**Directions for this task:** Copy out all lines of the listing below that hold "sudo".

Start of Material for this exercise

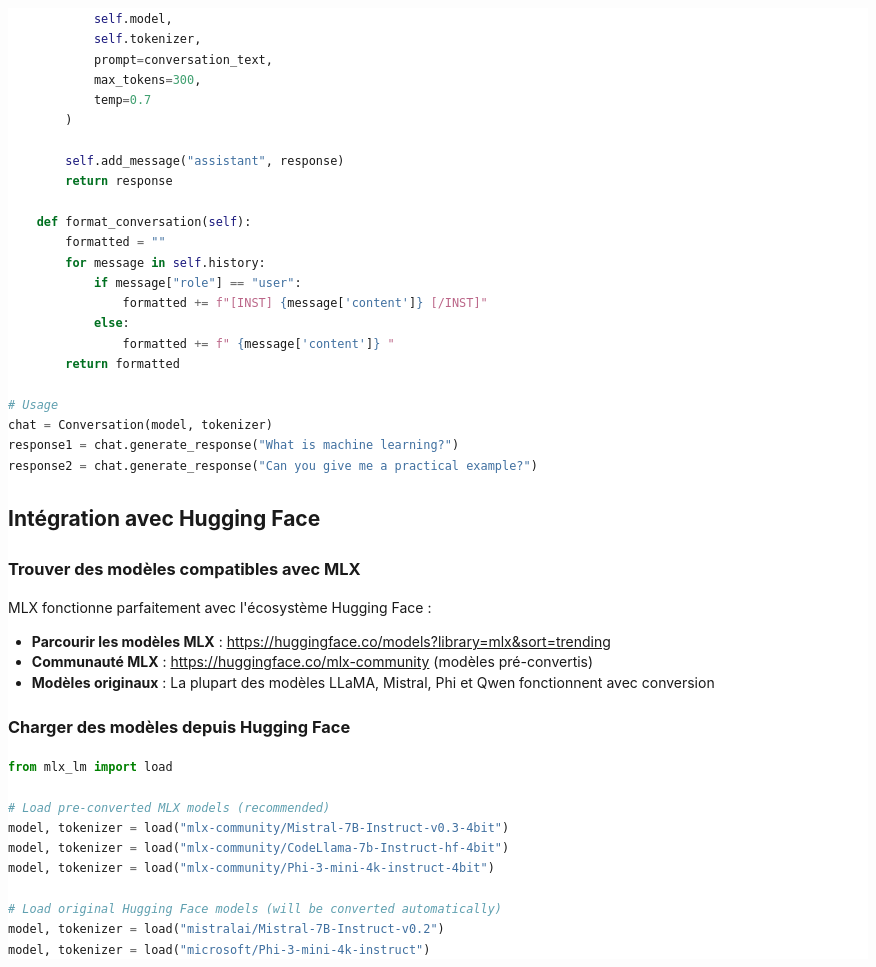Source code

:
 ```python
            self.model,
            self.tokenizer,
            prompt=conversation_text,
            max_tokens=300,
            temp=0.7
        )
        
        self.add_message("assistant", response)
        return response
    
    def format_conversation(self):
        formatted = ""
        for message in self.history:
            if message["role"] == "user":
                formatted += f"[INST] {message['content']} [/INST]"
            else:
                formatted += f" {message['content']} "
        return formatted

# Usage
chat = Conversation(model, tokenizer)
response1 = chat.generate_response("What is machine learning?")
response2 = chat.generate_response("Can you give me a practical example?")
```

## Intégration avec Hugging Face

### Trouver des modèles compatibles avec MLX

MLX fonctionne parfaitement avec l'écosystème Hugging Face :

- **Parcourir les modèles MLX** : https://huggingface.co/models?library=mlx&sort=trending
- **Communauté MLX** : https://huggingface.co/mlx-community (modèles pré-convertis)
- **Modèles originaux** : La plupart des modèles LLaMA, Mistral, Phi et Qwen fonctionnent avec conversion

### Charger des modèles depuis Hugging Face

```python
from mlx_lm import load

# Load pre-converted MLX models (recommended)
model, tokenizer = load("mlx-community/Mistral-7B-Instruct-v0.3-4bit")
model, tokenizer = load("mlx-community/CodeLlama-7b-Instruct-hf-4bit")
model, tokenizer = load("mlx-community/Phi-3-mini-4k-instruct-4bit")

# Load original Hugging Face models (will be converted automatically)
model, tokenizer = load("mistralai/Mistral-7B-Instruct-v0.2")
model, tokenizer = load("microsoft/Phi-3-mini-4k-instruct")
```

End of Material for this exercise
Start of Material for this exercise

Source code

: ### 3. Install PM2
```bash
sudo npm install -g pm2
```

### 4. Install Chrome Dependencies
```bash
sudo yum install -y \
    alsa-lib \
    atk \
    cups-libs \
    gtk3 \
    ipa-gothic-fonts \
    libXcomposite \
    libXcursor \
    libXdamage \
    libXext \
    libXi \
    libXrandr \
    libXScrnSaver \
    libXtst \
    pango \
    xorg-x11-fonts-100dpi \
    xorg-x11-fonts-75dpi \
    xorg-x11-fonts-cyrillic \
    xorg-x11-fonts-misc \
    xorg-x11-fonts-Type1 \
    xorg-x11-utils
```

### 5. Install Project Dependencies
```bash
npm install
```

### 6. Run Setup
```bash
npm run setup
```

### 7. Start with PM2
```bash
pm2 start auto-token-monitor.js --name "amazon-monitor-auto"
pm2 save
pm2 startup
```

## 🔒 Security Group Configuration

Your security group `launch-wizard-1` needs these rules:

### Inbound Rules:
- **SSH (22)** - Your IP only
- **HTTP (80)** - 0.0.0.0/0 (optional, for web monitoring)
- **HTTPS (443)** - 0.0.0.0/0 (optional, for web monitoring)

End of Material for this exercise
Start of Material for this exercise

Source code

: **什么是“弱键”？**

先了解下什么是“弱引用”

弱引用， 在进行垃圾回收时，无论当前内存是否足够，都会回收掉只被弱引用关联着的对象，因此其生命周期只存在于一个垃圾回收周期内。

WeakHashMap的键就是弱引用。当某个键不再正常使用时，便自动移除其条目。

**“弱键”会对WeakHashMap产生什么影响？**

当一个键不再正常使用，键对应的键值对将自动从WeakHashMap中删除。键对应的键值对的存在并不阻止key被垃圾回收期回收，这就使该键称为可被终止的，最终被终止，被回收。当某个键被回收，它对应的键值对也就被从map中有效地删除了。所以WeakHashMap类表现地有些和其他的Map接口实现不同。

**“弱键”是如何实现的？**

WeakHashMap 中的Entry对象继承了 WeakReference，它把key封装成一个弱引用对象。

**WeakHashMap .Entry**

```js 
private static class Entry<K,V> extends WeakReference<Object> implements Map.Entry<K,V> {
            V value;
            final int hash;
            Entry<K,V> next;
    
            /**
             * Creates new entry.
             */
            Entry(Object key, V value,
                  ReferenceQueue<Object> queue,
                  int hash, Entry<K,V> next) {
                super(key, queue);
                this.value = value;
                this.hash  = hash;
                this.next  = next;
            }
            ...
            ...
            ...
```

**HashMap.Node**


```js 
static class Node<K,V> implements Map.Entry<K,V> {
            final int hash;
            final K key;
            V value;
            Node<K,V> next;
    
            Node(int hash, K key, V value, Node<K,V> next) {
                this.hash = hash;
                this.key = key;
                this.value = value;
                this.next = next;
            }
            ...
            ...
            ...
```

End of Material for this exercise

**Solution for this problem:**
sudo npm install -g pm2
sudo yum install -y \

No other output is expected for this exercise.